Stop worrying about class imbalance / Toban Wiebe

Data scientists worry too much about class imbalance.

The standard example is something like fraud detection: suppose only 1% of transactions are fraudulent. People see the 99/1 split and immediately reach for over-sampling, under-sampling, SMOTE, class weights, or some other intervention to “fix” the training set. But in many cases there is nothing to fix. The imbalance is not a bug in the data. It is a fact about the world that the model is supposed to learn.

This is especially true if the classifier is meant to produce probabilities. If the true probability of fraud is usually small, then a good model should usually predict small probabilities. That is not a failure mode. That is the correct answer.
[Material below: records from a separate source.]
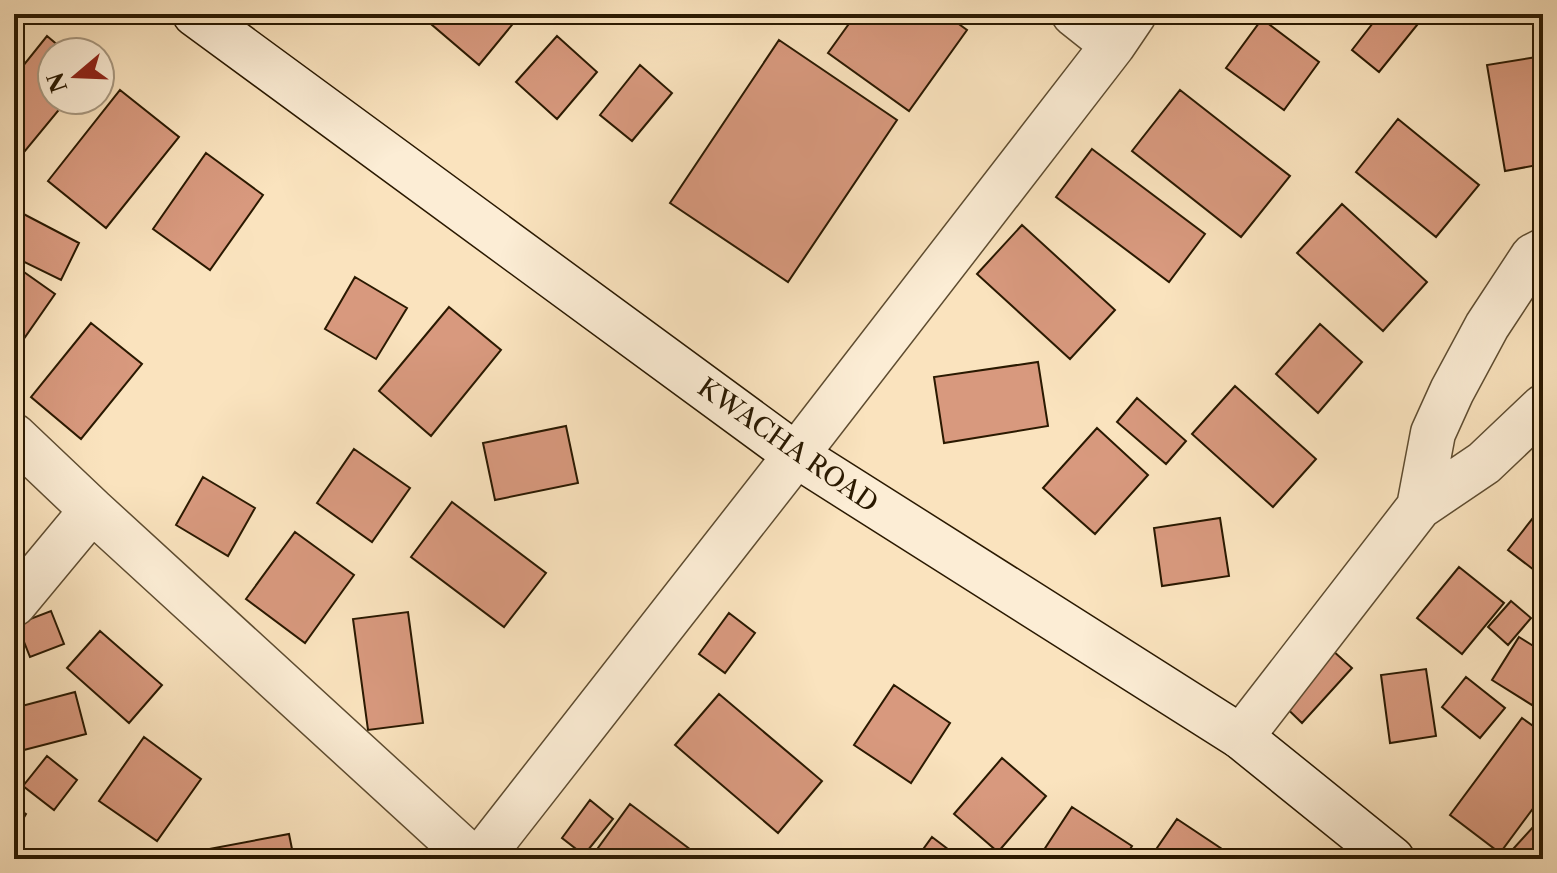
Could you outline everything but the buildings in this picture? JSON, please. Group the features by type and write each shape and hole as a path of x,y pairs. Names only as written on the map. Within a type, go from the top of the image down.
{"street":[{"name":"KWACHA ROAD","path":"195,14 796,455 1241,737 1392,859"},
{"path":"480,859 1123,30 1074,14"},
{"path":"1419,507 1433,433 1452,391 1487,326 1533,256 1543,251"},
{"path":"1241,737 1419,507 1484,463 1543,407"},
{"path":"14,436 473,859"},
{"path":"14,604 92,510"}]}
The loss function matters here. For a binary classifier that predicts $p_i = Pr[y_i = 1 \mid x_i]$ , the negative log-likelihood, aka log loss, is

-\sum_i \left[y_i \log(p_i) + (1-y_i)\log(1-p_i)\right].

This loss already accounts for both classes. A positive example contributes $-\log(p_i)$ ; a negative example contributes $-\log(1-p_i)$ . If positives are rare, there are fewer positive terms in the sum because positives really are rare. The maximum likelihood estimate is trying to fit the conditional probability distribution in the population you sampled from. It is not secretly confused by the fact that one class occurs more often than the other.
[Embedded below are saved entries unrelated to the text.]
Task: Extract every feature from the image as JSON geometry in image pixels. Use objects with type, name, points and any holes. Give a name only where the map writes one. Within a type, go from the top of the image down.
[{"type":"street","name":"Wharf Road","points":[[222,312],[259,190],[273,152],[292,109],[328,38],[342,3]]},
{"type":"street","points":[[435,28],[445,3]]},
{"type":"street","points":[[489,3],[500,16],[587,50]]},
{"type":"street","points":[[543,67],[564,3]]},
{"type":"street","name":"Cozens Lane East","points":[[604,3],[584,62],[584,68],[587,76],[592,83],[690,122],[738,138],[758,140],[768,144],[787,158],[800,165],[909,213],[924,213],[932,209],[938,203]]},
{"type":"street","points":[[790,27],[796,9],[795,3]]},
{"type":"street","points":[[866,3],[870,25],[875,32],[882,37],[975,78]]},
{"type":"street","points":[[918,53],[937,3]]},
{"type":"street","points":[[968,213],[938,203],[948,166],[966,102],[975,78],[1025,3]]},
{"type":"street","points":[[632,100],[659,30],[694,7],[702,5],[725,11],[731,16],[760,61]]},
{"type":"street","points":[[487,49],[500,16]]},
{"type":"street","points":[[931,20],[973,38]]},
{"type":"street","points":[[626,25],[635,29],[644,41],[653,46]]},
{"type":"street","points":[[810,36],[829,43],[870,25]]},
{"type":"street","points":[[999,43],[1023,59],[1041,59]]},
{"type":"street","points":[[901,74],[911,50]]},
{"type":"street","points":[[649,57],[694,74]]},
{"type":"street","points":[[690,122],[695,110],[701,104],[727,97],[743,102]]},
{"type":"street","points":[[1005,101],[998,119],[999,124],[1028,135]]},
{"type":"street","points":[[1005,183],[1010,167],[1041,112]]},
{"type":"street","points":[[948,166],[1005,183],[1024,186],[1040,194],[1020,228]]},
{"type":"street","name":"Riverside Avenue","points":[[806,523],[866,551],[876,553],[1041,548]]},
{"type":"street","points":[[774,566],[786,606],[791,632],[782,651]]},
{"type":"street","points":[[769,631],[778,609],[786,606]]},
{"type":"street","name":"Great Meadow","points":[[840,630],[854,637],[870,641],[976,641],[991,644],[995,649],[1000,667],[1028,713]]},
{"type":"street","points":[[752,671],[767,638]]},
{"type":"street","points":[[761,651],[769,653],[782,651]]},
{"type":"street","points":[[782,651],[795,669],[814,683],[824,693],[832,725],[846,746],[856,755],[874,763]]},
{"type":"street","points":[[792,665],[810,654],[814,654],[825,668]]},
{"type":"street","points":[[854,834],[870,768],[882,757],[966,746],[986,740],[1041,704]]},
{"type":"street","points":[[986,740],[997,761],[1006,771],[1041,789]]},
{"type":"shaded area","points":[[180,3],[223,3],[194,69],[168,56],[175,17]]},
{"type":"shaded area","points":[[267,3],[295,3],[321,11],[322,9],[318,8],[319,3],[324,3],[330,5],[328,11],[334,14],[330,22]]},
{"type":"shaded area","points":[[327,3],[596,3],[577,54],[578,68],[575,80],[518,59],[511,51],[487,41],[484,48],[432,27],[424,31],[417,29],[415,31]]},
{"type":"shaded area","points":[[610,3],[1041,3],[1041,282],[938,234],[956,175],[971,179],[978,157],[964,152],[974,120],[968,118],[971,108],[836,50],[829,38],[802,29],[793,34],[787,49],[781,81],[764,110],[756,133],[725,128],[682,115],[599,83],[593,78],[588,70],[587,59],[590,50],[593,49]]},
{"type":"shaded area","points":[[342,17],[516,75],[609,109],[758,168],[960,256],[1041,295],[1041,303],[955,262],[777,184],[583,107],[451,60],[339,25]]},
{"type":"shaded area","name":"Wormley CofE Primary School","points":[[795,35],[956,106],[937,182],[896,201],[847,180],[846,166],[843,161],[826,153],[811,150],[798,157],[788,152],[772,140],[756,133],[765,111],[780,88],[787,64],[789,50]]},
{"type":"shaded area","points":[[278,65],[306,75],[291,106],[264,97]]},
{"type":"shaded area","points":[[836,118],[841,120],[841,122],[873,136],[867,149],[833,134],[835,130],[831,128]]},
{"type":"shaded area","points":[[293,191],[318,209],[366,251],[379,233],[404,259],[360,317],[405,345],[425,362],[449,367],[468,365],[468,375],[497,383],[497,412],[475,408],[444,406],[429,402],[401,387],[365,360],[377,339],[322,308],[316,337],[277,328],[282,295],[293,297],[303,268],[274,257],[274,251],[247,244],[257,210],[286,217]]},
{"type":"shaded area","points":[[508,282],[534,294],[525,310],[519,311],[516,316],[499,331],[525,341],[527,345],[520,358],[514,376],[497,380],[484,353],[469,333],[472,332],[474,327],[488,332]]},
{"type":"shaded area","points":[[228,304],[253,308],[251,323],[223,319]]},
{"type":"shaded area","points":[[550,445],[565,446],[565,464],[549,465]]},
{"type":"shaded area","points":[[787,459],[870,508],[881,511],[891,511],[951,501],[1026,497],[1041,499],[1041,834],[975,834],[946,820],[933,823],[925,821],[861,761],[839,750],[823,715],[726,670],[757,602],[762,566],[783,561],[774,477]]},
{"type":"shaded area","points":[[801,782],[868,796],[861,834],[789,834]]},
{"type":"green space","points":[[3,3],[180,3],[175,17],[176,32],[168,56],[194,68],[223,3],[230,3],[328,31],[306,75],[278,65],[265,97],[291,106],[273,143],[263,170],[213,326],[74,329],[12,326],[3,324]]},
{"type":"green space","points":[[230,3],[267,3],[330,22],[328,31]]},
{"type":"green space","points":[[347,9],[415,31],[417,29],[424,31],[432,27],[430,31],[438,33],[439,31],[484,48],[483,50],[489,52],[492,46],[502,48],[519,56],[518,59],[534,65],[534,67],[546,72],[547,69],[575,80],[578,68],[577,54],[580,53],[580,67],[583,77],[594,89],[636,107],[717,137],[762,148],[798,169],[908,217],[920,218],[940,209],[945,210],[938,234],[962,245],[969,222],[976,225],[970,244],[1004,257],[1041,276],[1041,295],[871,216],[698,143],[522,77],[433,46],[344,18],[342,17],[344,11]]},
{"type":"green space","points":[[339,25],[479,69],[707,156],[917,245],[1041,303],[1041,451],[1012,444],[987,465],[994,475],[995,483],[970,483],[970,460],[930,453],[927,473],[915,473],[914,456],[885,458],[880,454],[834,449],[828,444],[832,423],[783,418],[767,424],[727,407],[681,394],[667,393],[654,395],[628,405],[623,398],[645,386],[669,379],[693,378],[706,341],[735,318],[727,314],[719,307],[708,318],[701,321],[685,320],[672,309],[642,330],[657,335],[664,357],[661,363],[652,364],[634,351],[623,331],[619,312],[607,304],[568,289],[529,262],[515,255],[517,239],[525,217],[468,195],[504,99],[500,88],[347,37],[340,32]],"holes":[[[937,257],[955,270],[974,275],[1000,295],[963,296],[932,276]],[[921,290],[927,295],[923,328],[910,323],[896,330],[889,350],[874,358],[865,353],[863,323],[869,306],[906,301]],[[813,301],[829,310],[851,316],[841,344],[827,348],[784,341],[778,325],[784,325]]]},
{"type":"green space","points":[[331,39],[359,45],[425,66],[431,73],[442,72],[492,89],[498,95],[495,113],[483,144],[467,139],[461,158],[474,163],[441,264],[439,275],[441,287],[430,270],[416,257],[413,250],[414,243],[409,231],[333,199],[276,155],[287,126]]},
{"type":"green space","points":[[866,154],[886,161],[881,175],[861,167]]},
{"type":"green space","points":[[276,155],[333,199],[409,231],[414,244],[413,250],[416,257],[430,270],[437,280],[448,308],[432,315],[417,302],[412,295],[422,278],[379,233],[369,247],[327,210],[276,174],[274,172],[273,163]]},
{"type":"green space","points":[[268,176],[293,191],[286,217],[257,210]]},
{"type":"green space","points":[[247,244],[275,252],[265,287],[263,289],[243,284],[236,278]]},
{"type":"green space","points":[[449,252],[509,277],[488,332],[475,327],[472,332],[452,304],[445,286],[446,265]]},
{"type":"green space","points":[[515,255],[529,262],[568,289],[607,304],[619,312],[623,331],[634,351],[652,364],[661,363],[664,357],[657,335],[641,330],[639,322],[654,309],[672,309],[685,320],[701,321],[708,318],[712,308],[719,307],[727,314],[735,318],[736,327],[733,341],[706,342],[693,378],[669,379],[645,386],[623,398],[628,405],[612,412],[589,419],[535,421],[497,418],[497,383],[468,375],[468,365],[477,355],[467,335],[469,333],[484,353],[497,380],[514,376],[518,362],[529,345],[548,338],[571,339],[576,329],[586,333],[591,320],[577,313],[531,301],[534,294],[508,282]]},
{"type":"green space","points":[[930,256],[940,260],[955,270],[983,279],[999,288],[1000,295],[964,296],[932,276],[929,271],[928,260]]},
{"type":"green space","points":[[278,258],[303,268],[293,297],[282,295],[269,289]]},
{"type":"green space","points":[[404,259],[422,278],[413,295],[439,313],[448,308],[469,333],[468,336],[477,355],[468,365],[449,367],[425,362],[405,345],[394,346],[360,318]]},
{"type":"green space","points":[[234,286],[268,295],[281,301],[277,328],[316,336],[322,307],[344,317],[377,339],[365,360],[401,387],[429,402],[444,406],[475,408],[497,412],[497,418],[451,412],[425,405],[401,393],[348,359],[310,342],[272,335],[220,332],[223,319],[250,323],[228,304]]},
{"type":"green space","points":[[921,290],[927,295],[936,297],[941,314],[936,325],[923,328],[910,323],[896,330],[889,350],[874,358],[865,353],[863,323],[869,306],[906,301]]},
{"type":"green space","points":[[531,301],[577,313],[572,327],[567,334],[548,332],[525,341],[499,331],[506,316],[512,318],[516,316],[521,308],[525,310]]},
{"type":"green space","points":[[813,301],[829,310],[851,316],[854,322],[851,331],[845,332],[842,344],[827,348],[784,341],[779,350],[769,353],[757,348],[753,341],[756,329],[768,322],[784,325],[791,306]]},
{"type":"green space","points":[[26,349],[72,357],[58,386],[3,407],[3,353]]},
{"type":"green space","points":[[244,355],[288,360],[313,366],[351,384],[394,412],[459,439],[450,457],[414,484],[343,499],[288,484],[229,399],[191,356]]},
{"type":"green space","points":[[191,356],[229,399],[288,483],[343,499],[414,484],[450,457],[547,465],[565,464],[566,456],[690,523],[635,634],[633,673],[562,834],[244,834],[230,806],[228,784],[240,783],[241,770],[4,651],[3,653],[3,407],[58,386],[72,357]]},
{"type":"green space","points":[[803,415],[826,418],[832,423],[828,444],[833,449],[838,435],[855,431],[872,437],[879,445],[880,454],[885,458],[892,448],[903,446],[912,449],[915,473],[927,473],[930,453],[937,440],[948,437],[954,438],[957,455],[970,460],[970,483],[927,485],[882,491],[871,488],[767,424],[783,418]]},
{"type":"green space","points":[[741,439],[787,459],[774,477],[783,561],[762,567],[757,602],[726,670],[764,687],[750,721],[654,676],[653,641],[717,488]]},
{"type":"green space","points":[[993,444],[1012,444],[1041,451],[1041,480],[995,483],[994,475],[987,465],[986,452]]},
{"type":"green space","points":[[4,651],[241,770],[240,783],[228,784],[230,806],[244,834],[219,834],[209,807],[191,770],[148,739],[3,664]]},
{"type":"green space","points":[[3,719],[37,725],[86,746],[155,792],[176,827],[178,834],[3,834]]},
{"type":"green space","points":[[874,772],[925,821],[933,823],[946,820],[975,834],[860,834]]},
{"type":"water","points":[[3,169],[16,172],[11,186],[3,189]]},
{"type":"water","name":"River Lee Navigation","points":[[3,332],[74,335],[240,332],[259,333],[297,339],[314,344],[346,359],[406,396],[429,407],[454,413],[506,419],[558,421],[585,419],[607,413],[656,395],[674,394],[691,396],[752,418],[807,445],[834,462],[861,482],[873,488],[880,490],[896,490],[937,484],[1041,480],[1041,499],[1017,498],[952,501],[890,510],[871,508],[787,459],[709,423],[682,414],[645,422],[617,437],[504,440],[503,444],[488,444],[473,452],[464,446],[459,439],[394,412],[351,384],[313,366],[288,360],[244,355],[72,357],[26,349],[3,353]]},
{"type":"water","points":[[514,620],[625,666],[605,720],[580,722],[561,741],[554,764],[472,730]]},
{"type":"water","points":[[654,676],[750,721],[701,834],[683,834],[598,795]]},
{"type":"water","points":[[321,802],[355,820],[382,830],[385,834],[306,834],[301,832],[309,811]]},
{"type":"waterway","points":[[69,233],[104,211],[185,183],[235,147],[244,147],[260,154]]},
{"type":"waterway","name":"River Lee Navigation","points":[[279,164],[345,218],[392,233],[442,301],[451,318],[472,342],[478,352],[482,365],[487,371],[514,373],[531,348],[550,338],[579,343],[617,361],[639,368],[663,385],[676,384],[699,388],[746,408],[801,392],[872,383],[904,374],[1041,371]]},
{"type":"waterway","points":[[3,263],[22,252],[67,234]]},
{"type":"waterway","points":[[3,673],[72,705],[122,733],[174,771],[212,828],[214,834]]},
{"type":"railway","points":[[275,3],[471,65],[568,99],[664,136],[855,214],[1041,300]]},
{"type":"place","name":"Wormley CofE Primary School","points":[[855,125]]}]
In fact, the imbalance is often exactly what determines the intercept, or more generally the baseline probability. If you train a logistic regression model on representative data where positives occur 1% of the time, the model has to learn that the base rate is around 1%. If you over-sample the positives until the training data is 50/50, you have told the model a different story about the world. Unless you correct for that later, the predicted probabilities will be too high.
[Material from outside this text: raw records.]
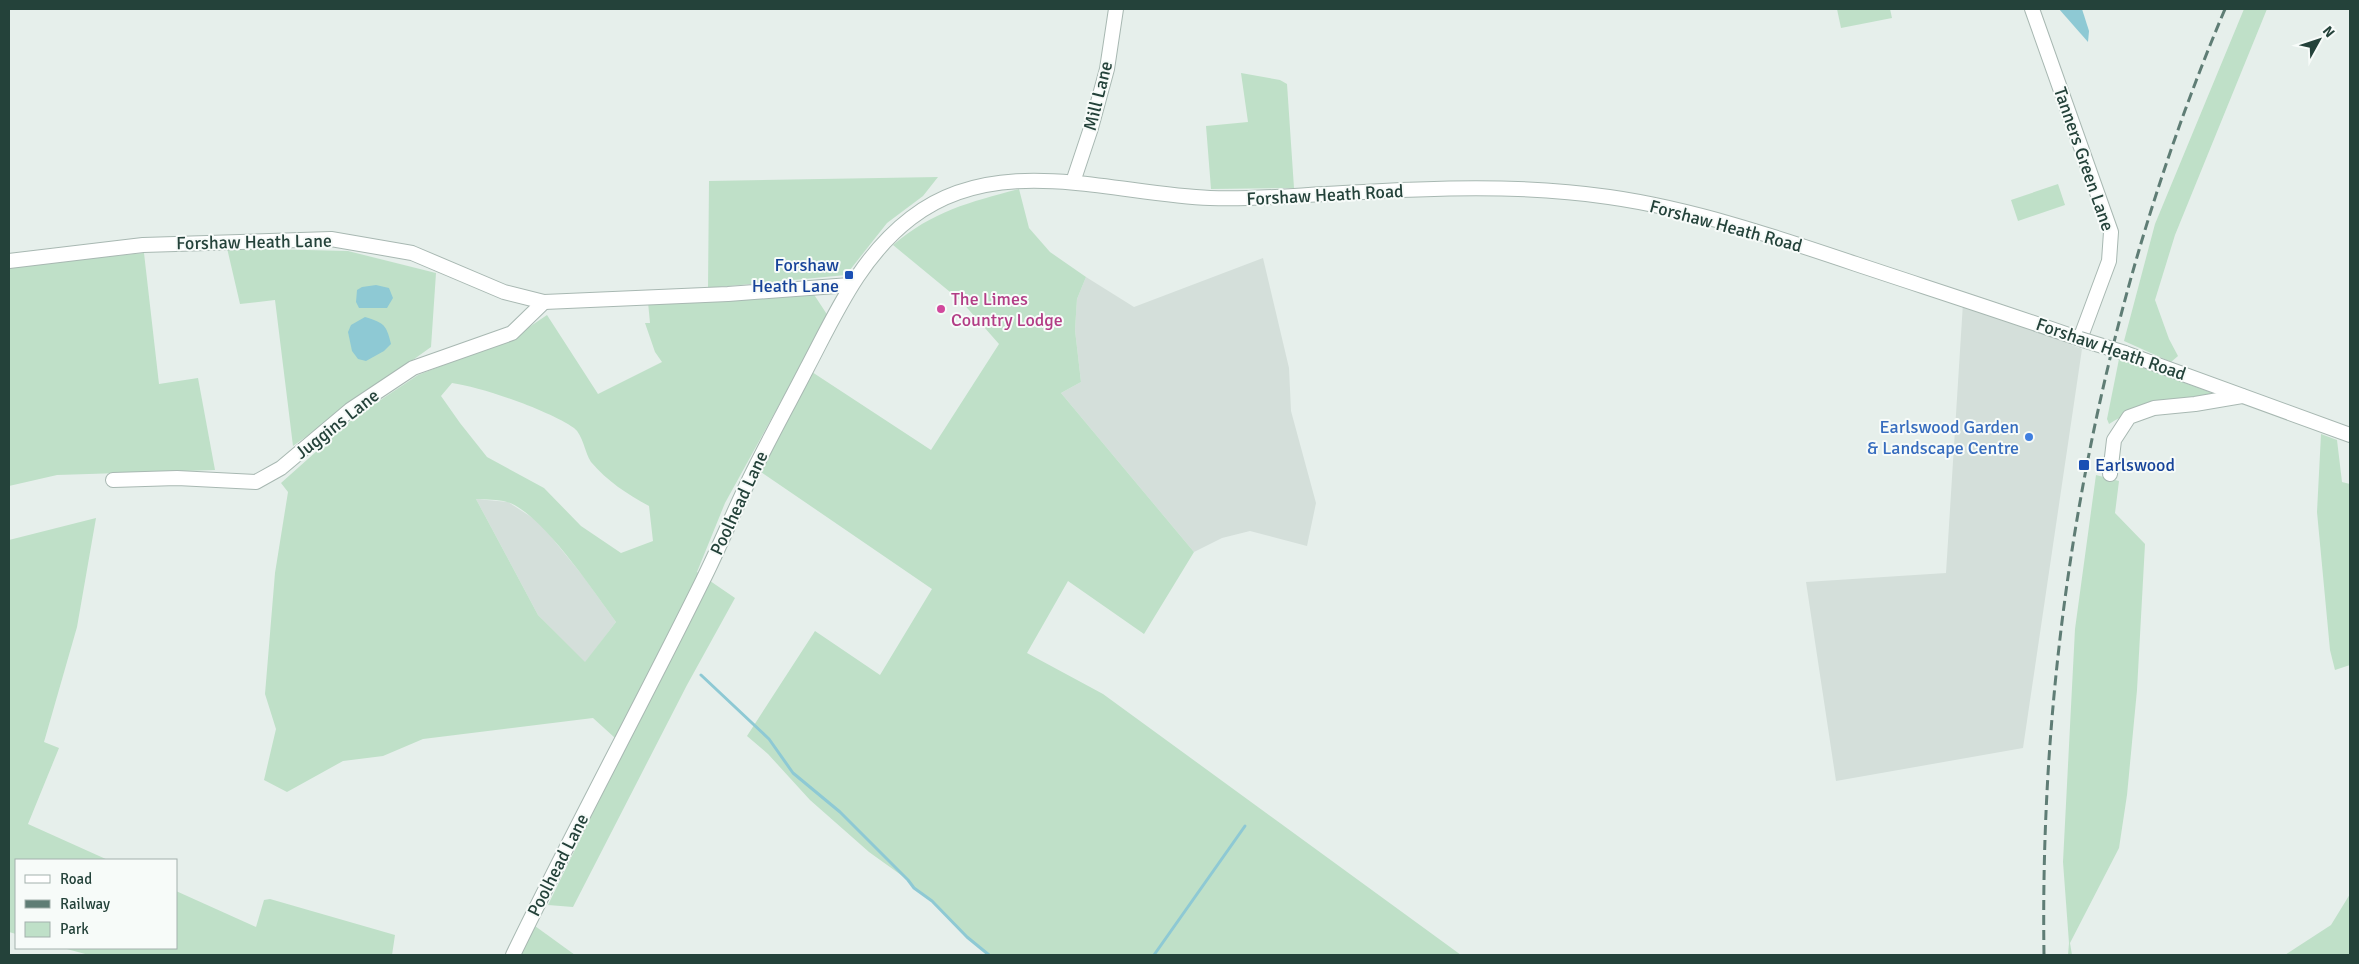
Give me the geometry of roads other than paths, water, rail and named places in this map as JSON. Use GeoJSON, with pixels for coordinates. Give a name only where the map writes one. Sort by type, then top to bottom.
{"type":"FeatureCollection","features":[{"type":"Feature","properties":{"kind":"street","name":"Mill Lane"},"geometry":{"type":"LineString","coordinates":[[1073,182],[1091,128],[1107,69],[1116,9]]}},
{"type":"Feature","properties":{"kind":"street","name":"Tanners Green Lane"},"geometry":{"type":"LineString","coordinates":[[2032,9],[2111,232],[2109,261],[2080,339]]}},
{"type":"Feature","properties":{"kind":"street","name":"Poolhead Lane"},"geometry":{"type":"LineString","coordinates":[[513,955],[704,578],[750,478],[850,285],[886,239],[912,217],[945,198],[972,188],[999,183],[1036,180],[1073,182]]}},
{"type":"Feature","properties":{"kind":"street","name":"Forshaw Heath Road"},"geometry":{"type":"LineString","coordinates":[[1073,182],[1149,193],[1211,198],[1259,199],[1345,193],[1497,188],[1608,196],[1680,210],[1762,234],[2125,353],[2350,435]]}},
{"type":"Feature","properties":{"kind":"street","name":"Forshaw Heath Lane"},"geometry":{"type":"LineString","coordinates":[[9,261],[143,245],[331,239],[412,253],[504,292],[544,302],[728,294],[850,285]]}},
{"type":"Feature","properties":{"kind":"street","name":"Juggins Lane"},"geometry":{"type":"LineString","coordinates":[[113,480],[177,478],[256,482],[281,468],[350,410],[413,368],[512,333],[544,302]]}},
{"type":"Feature","properties":{"kind":"street"},"geometry":{"type":"LineString","coordinates":[[2110,474],[2114,440],[2129,417],[2154,408],[2195,404],[2243,396]]}},
{"type":"Feature","properties":{"kind":"water"},"geometry":{"type":"Polygon","coordinates":[[[2059,9],[2082,9],[2089,31],[2088,42],[2059,9]]]}},
{"type":"Feature","properties":{"kind":"water"},"geometry":{"type":"Polygon","coordinates":[[[376,285],[389,288],[393,298],[387,308],[359,308],[356,302],[357,290],[362,287],[376,285]]]}},
{"type":"Feature","properties":{"kind":"water"},"geometry":{"type":"Polygon","coordinates":[[[365,317],[380,323],[386,328],[391,344],[384,351],[366,361],[358,359],[352,351],[348,332],[351,325],[365,317]]]}},
{"type":"Feature","properties":{"kind":"waterway"},"geometry":{"type":"LineString","coordinates":[[701,675],[769,739],[793,773],[840,812],[914,888],[932,901],[967,937],[989,955]]}},
{"type":"Feature","properties":{"kind":"waterway"},"geometry":{"type":"LineString","coordinates":[[1154,955],[1245,826]]}},
{"type":"Feature","properties":{"kind":"railway"},"geometry":{"type":"LineString","coordinates":[[2044,955],[2045,834],[2052,713],[2066,592],[2085,473],[2111,354],[2143,237],[2181,122],[2225,9]]}},
{"type":"Feature","properties":{"kind":"place","name":"Forshaw Heath Lane"},"geometry":{"type":"Point","coordinates":[849,275]}},
{"type":"Feature","properties":{"kind":"place","name":"The Limes Country Lodge"},"geometry":{"type":"Point","coordinates":[941,309]}},
{"type":"Feature","properties":{"kind":"place","name":"Earlswood Garden & Landscape Centre"},"geometry":{"type":"Point","coordinates":[2029,437]}},
{"type":"Feature","properties":{"kind":"place","name":"Earlswood"},"geometry":{"type":"Point","coordinates":[2084,465]}}]}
This is the main point that gets lost in the usual discussion: resampling changes the objective. Over-sampling the minority class is equivalent to giving those examples extra weight. Under-sampling the majority class is equivalent to throwing away information from the common class. Both can be useful if you deliberately want a different objective, but they are not neutral preprocessing steps. They change what the model is optimizing.

Here is a simulated logistic regression example. The model is well-specified and the test set has the real base rate. Changing the positive-class weight mostly shifts the log-odds, so the ranking survives while the probabilities get worse. The calibration plot compares mean predicted probability on the x-axis with the observed positive rate on the y-axis; the dashed diagonal is where predictions match reality:

Weighted logistic regression on a representative test set

The data-generating process has a 0.97% positive rate. Weighting positives shifts the fitted log-odds by log(weight), which changes probabilities but preserves ranking.

194 positives / 20,000

positive class weight25x

mean predicted: 1.00% -> 10.65%
test log loss: 0.0375 -> 0.1463
ROC AUC: 0.916 -> 0.916
decision threshold: 56.8%

This matters because log loss is a proper scoring rule. In plain English, that means the loss is minimized by telling the truth: if the conditional probability is 0.03, the best prediction under log loss is 0.03. But if you train on an artificially balanced dataset, the empirical distribution no longer has the same base rate as the real distribution. The model may still learn a ranking that is useful for discrimination, but its raw probabilities will generally be miscalibrated. And calibration is exactly what you want if the downstream decision depends on expected value, risk, or any comparison of probabilities.

There are reasonable caveats. If the rare class is extremely rare, you may not have enough examples to learn much about it. That is a sample size problem, not a class imbalance problem. The solution is usually more data, better features, pooling across related cases, or stronger regularization. Also, if your optimization procedure struggles because mini-batches rarely contain positives, there may be engineering tricks that help training. But those tricks should be understood as optimization aids, not as corrections to the statistical target.

Similarly, if your goal is not calibrated probabilities but a specific decision rule, then asymmetric costs may justify a weighted loss. For example, missing a fraud case may be much worse than annoying a customer with a review. But then the class weights should come from the costs of the decision problem, not from the class frequencies themselves. The fact that fraud is rare does not automatically imply that fraudulent examples deserve 99 times the weight.

The clean separation is:

Use log loss if you want calibrated probabilities.
Choose a threshold using the costs and benefits of action.
Evaluate calibration and decision quality on data with the real base rate.

The common mistake is to mix these steps together. People see an imbalanced training set, modify it to make the classes look balanced, train a classifier, and then wonder why the predicted probabilities are off. But the probabilities are off because the model was trained on a distorted version of reality.

Class imbalance can be a warning sign that you need more data or that naive accuracy will be a useless metric. It is not, by itself, a reason to resample the training set. If the training set is representative and the model is trained with log loss, the imbalance is already part of the likelihood. Treat it as signal, not contamination.